A história do nado sincronizado como esporte se confunde com a prática artística. No início, consta que a modalidade não passava de uma exibição que acontecia durante os intervalos de torneios de natação, sempre sem fins competitivos.
O nado sincronizado só começou a ser praticado de maneira esportiva na década de 1930, quando a norte-americana Katherine Curtis organizou uma apresentação com suas alunas ao som da música “Sereias modernas”. Na época, porém, a modalidade ainda era conhecida como balé aquático, por sua semelhança gestual com a dança.

Imagem cedida pela Confederação Brasileira de
Desportos Aquáticos
Crédito: Satiro Sodré/ Divulgaçã
Em 1933, em uma feira em Chicago, nos Estados Unidos, após uma apresentação das alunas de Katherine Curtis, o nadador Norman Ross, três vezes medalha de ouro nos Jogos Olímpicos da Antuérpia, em 1920, nos 400m livre, 4 por 200m livre e 1500m livre, chamou a exibição de “nado sincronizado”. Daí em diante, o crescimento da modalidade foi rápido, e o esporte chegou às Olimpíadas em 1952, em Helsinque, na Finlândia, ainda em caráter de exibição. A modalidade só entrou na disputa por medalhas em 1984, em Los Angeles, nos Estados Unidos.
O nado sincronizado é um conjunto de exercícios que deve ser literalmente executado em sincronia, atendendo a especificações técnicas e artísticas, submetido a julgamento. As apresentações podem ser feitas em duplas ou em conjuntos de oito integrantes. Vence quem conseguir somar mais pontos, distribuídos pelos dez juízes responsáveis pela avaliação dos movimentos. As pontuações são distribuídas em uma escala de 0 a 10 pontos por avaliador, que considera 50% dos pontos pela parte técnica e outros 50% pela artística.
A disputa é separada em duas partes distintas: a rotina técnica e a rotina livre. Na primeira, os conjuntos precisam apresentar certas especificidades técnicas pré-estabelecidas, tais como o controle da atleta sobre seu corpo e as figuras formadas na piscina (leia mais em técnicas). Essa parte da competição deve ser feita em 2min20s para duetos e em 2min50s para as equipes. Já na rotina livre, as duplas e equipes têm liberdade para apresentar o que desejarem.
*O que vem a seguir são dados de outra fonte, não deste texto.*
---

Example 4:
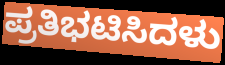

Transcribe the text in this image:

ಪ್ರತಿಭಟಿಸಿದಳು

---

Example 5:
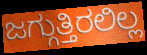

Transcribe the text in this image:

ಜಗ್ಗುತ್ತಿರಲಿಲ್ಲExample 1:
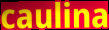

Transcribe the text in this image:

caulina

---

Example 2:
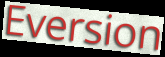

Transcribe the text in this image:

Eversion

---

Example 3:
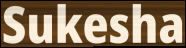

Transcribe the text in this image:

Sukesha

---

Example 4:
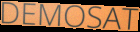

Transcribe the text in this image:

DEMOSAT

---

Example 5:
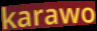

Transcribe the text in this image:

karawo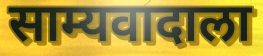
साम्यवादाला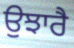
ਉਝਾਰੈ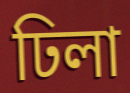
ঢিলাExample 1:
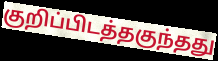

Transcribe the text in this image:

குறிப்பிடத்தகுந்தது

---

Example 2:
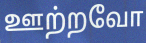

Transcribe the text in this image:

ஊற்றவோ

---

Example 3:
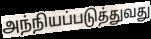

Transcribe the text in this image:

அந்நியப்படுத்துவது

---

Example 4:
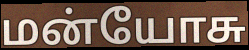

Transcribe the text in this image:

மன்யோசு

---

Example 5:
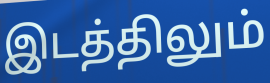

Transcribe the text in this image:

இடத்திலும்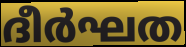
ദീർഘതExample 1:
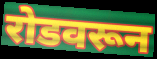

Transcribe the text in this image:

रोडवरून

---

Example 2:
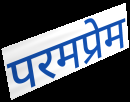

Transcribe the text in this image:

परमप्रेम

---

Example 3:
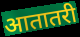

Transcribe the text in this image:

आतातरी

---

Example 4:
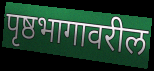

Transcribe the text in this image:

पृष्ठभागावरील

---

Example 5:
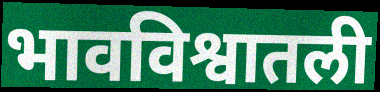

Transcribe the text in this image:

भावविश्वातली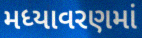
મધ્યાવરણમાં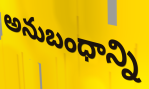
అనుబంధాన్ని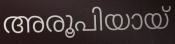
അരൂപിയായ്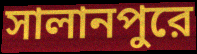
সালানপুরে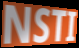
NSTI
Nessa exibição, a tendência é que os juízes analisem a criatividade e a beleza dos movimentos das atletas. Esse trecho da disputa tem de durar 3min30s para as duplas e 4min para as equipes.

Imagem cedida pelo Comitê Olímpico Brasileiro
Crédito: Evandro Teixeira/COB/Divulgação
Em qualquer tipo de disputa, as atletas não podem tocar o fundo da piscina ou a borda de forma proposital. Caso isso aconteça, serão descontados dois pontos. Se uma apresentação ultrapassar o limite de tempo, o conjunto perde um ponto.
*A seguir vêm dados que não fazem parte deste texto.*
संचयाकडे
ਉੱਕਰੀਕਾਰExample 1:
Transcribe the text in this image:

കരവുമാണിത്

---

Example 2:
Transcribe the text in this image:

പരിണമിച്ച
As provas de nado sincronizado são realizadas em um quadrado de 12m por 12m e 3m de profundidade, instalado dentro de uma piscina com dimensões maiores, normalmente olímpicas (50m de comprimento).
Os aspectos julgados na rotina técnica da modalidade são, basicamente, a altura, a técnica e a suavidade dos movimentos, além dos desenhos obrigatórios formados pelos conjuntos, avaliados quanto aos ângulos e posições formadas. Por isso, as atletas do nado sincronizado devem ter uma preparação física e técnica específica, muito semelhante à dos ginastas, já que a graciosidade dos movimentos também conta na avaliação dos juízes.
Existem algumas posições básicas que são utilizadas pelas praticantes da modalidade, especialmente na rotina técnica. Um delfim, por exemplo, acontece quando a nadadora executa uma volta completa sob a água. Já um flamenco ocorre quando a atleta eleva uma perna sobre a água e a outra até o peito. Uma grua, por sua vez, acontece quando as pernas formam um ângulo reto e a cabeça da nadadora fica sob a água. A chamada carpa acontece quando a cabeça e o tronco ficam sob a água, formando um ângulo reto com o resto do corpo. Já uma perna de balé ocorre quando a nadadora, de costas, levanta uma perna em direção perpendicular à superfície.
O equipamento mais característico do nado sincronizado é o nose clip. Trata-se de um arame coberto de plástico que impede a entrada de água no nariz das atletas enquanto elas fazem acrobacias submersas na água. Aquelas que não se sentem bem usando o nose clip podem competir com um protetor gelatinoso no local. Durante as apresentações, as nadadoras devem manter os cabelos presos em um coque. Para enfeitar o penteado, muitas passam gel fixador. Todas as atletas devem usar o maiô como peça obrigatória de vestuário.